Simultanément, il importe de prêter attention au renforcement du ministre « civil » des Finances Anton Silouanov. Depuis l’époque d’Alexeï Koudrine, le président est impressionné par les idées de stabilité macroéconomique et de discipline financière. Cependant, en période de crise, Silouanov se montre un administrateur loyal et équilibré, à la différence d’Oulioukaïev, dont les émotions commençaient à « déborder ». En outre, le ministre réussit à maintenir le financement de postes budgétaires politiquement importants pour Vladimir Poutine, notamment les programmes de développement du complexe militaro-industriel. Il n’est pas étonnant, dans ces conditions, que Silouanov ait pu faire nommer son adjoint, Maxime Orechkine, au poste de ministre du Développement économique, vacant après l’arrestation d’Oulioukaïev.
Facteur extérieur et réformes intérieures
En 2016, un grand rôle a été joué dans la vie du pays par le facteur extérieur. L’élite russe, dans sa majorité, a accueilli avec enthousiasme l’élection de Donald Trump à la présidence des États-Unis, escomptant s’entendre avec lui sur un partenariat dans la lutte contre le terrorisme. Un accord de ce type permettrait, en effet, à la Russie de remettre à flot ses relations avec les Américains, de renforcer ses positions sur la scène internationale et, de surcroît, d’assurer au moins partiellement ses intérêts en Ukraine, dans l’ensemble de l’espace post-soviétique et en Syrie, ainsi que d’obtenir une levée ou un affaiblissement sensible des sanctions du côté des États-Unis.
Néanmoins, en admettant que tout se déroule selon le scénario optimiste du pouvoir russe – ce qui, à l’été 2017, semblait de plus en plus douteux –, cela ne peut en rien garantir un développement effectif du pays.
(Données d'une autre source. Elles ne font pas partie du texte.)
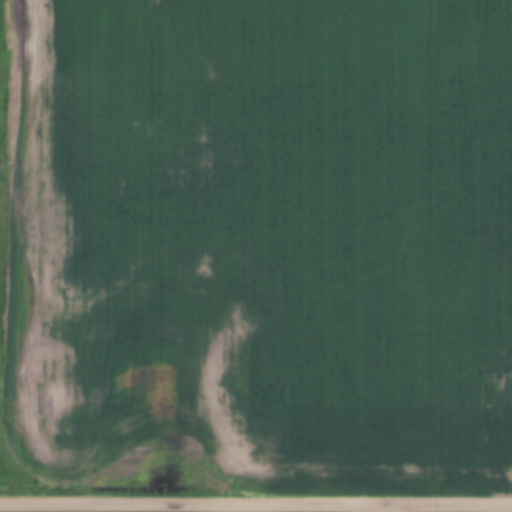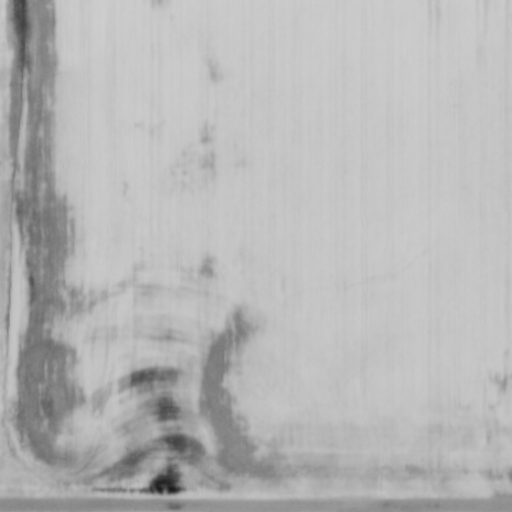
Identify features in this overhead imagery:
road: (256, 500)
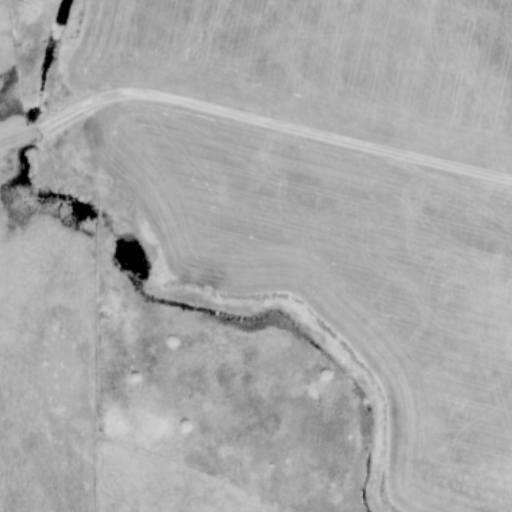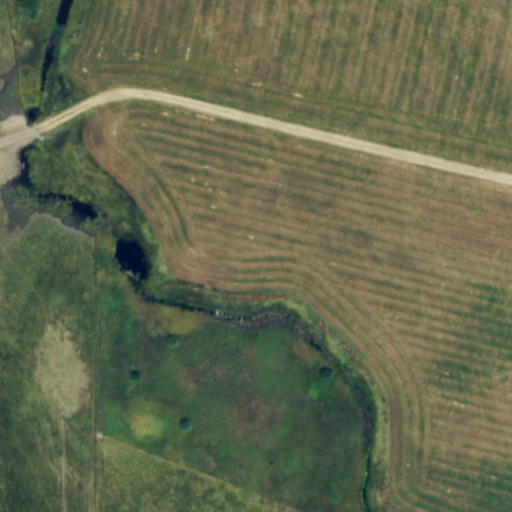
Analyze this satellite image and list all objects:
road: (256, 119)
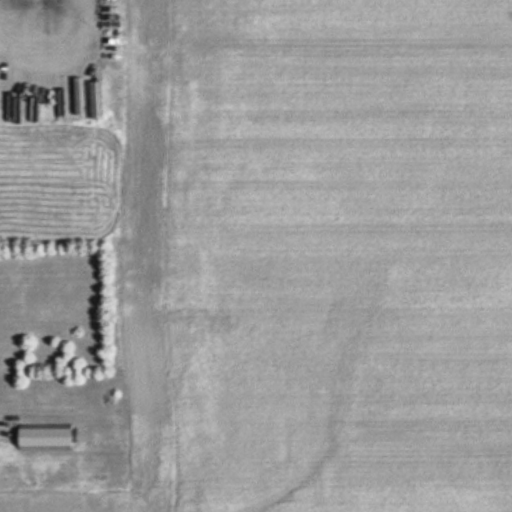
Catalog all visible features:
building: (44, 437)
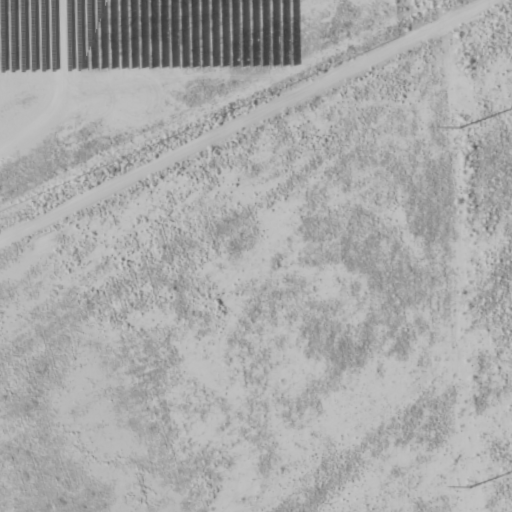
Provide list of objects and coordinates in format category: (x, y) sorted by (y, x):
power tower: (460, 128)
power tower: (469, 487)
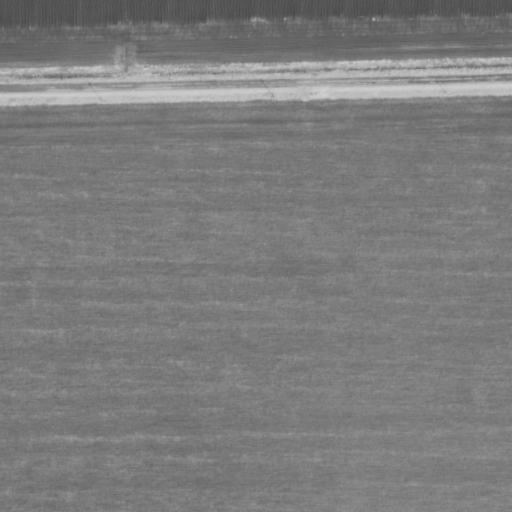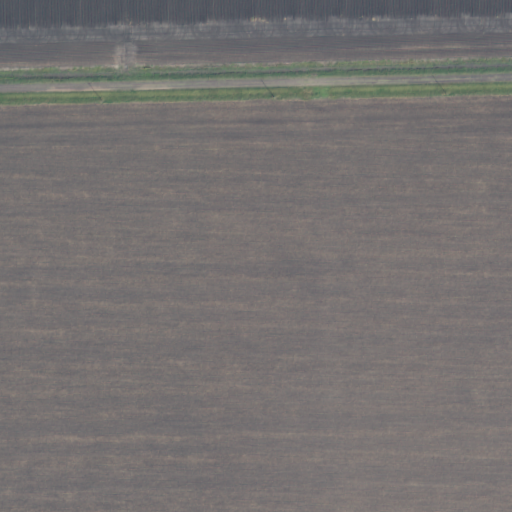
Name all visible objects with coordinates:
road: (256, 82)
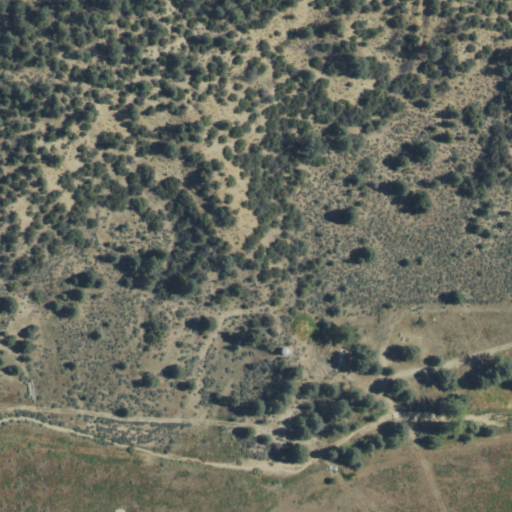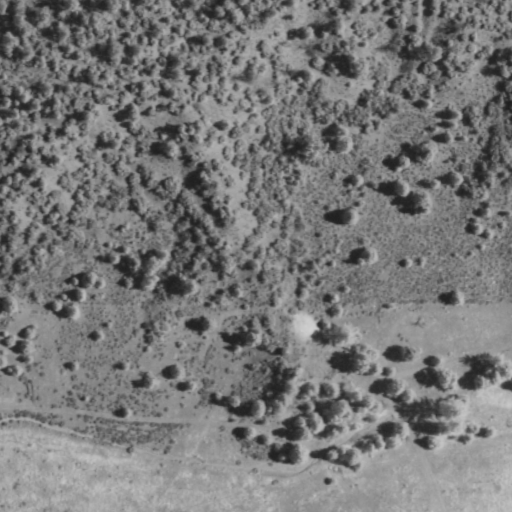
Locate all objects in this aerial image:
road: (382, 384)
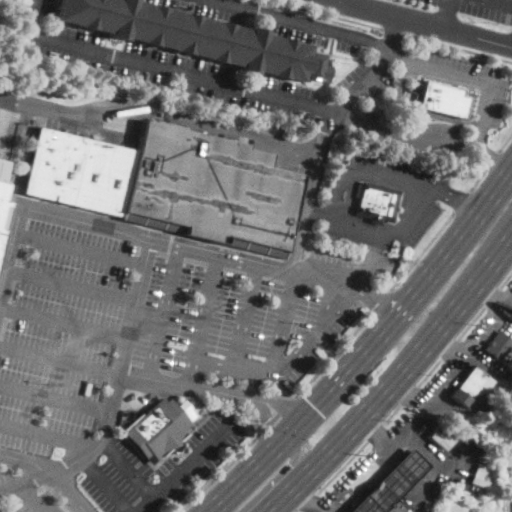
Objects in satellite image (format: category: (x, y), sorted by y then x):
road: (339, 1)
road: (502, 2)
parking lot: (480, 7)
road: (327, 14)
road: (446, 14)
road: (47, 19)
parking lot: (274, 21)
road: (421, 23)
road: (391, 30)
building: (195, 35)
building: (196, 37)
road: (388, 40)
road: (455, 46)
road: (403, 59)
parking lot: (150, 63)
road: (479, 78)
parking lot: (366, 79)
parking lot: (473, 82)
road: (357, 87)
building: (442, 98)
building: (442, 99)
road: (507, 106)
road: (420, 109)
road: (160, 111)
road: (346, 116)
road: (10, 120)
parking lot: (8, 130)
parking lot: (411, 132)
road: (414, 138)
road: (3, 139)
road: (505, 139)
road: (481, 150)
road: (492, 158)
building: (337, 162)
road: (477, 177)
building: (2, 181)
road: (419, 182)
building: (168, 183)
building: (169, 184)
road: (338, 189)
road: (307, 192)
building: (2, 193)
road: (351, 195)
road: (449, 196)
road: (460, 199)
building: (375, 201)
parking lot: (393, 201)
building: (375, 202)
road: (312, 214)
road: (326, 217)
road: (364, 226)
road: (114, 228)
road: (80, 248)
road: (375, 248)
road: (420, 249)
road: (326, 275)
building: (382, 275)
road: (504, 278)
road: (71, 286)
road: (408, 289)
road: (491, 293)
road: (490, 295)
road: (373, 296)
road: (379, 300)
road: (162, 313)
road: (244, 317)
road: (202, 321)
road: (470, 321)
road: (64, 322)
road: (282, 324)
parking lot: (149, 336)
building: (498, 343)
building: (498, 345)
road: (447, 347)
road: (296, 351)
road: (470, 355)
road: (59, 359)
road: (120, 370)
road: (428, 371)
road: (395, 377)
building: (469, 384)
building: (469, 384)
road: (191, 387)
road: (299, 390)
road: (407, 394)
road: (55, 398)
road: (426, 399)
traffic signals: (314, 404)
road: (286, 405)
road: (283, 406)
road: (275, 417)
traffic signals: (267, 418)
building: (159, 427)
road: (265, 428)
building: (156, 429)
building: (156, 429)
road: (266, 431)
road: (49, 434)
building: (439, 437)
building: (440, 437)
road: (279, 441)
road: (346, 458)
traffic signals: (291, 464)
road: (128, 467)
road: (283, 471)
road: (48, 472)
road: (217, 473)
building: (477, 473)
road: (31, 475)
road: (360, 475)
building: (389, 483)
gas station: (391, 485)
building: (391, 485)
building: (391, 485)
road: (10, 487)
road: (232, 487)
building: (474, 487)
parking lot: (23, 491)
road: (414, 491)
road: (156, 492)
road: (59, 497)
road: (30, 498)
building: (9, 511)
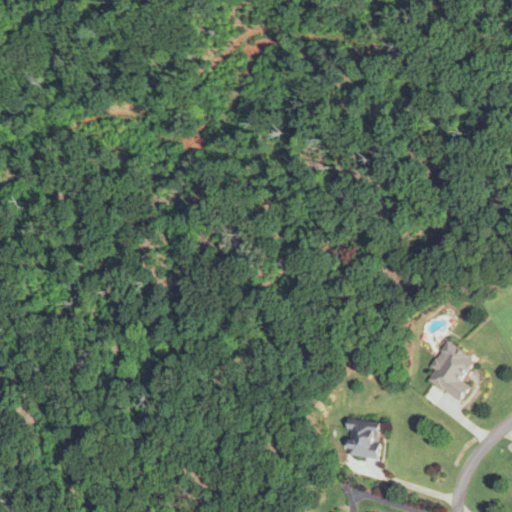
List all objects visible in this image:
building: (452, 371)
building: (365, 438)
road: (473, 459)
road: (408, 483)
road: (388, 501)
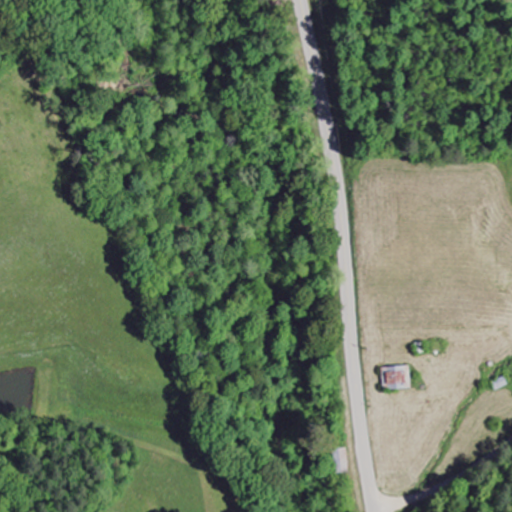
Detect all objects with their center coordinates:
road: (344, 254)
building: (396, 376)
road: (447, 486)
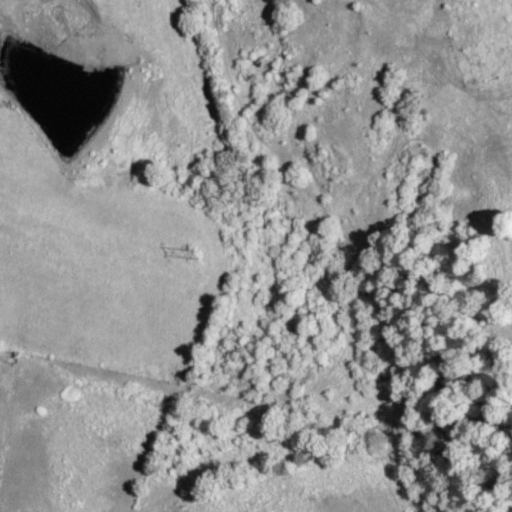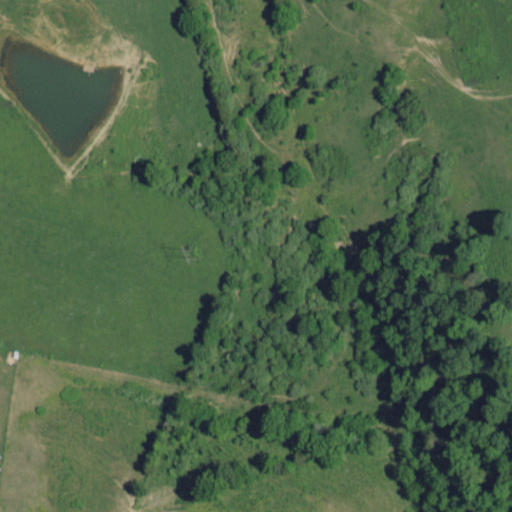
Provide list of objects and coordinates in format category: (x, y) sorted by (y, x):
power tower: (201, 254)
Bien plus, la politique énergétique du président américain est susceptible de déclencher une nouvelle chute des prix du pétrole, avec pour conséquence d’aggraver la crise de l’économie des matières premières en Russie, ce qui rappelle aussitôt la triste expérience des années 1980. En même temps, l’arrivée de Donald Trump a favorisé une baisse des points de vue alarmistes liés à une éventuelle escalade de l’affrontement avec les États-Unis en cas de victoire d’Hillary Clinton, ce qui peut contribuer à réduire le rôle du complexe militaro-industriel au sein du pouvoir russe. Un éventail de possibilités s’ouvre donc pour diminuer le degré de mobilisation et faire pencher le centre de gravité de la politique de défense vers un développement pacifique.
Dans ce contexte, l’agenda des réformes, préparé en 2016 à la demande du président sous la conduite d’Alexeï Koudrine, a plus de chances de se concrétiser. Il s’agit notamment d’accorder une plus grande priorité à la sphère publique (dont l’enseignement et la santé) par rapport à la défense. Toutefois, le choix potentiel en faveur des propositions d’Alexeï Koudrine ne signifie pas qu’elles seront pleinement réalisées : entre les programmes économiques et la gestion concrète, la distance est considérable et rien n’indique qu’elle puisse être franchie (la privatisation de Rosneft est une éclatante illustration de la « gouvernance au coup par coup »). Quant à d’éventuels changements politiques en vue d’une libéralisation, le pouvoir se montre, en l’occurrence, d’une prudence extrême, désirant avant tout réduire autant que possible les risques. Sur ce plan, la priorité accordée à la sécurité s’est maintenue durant l’année 2016 et tout laisse penser qu’elle restera d’actualité en 2017.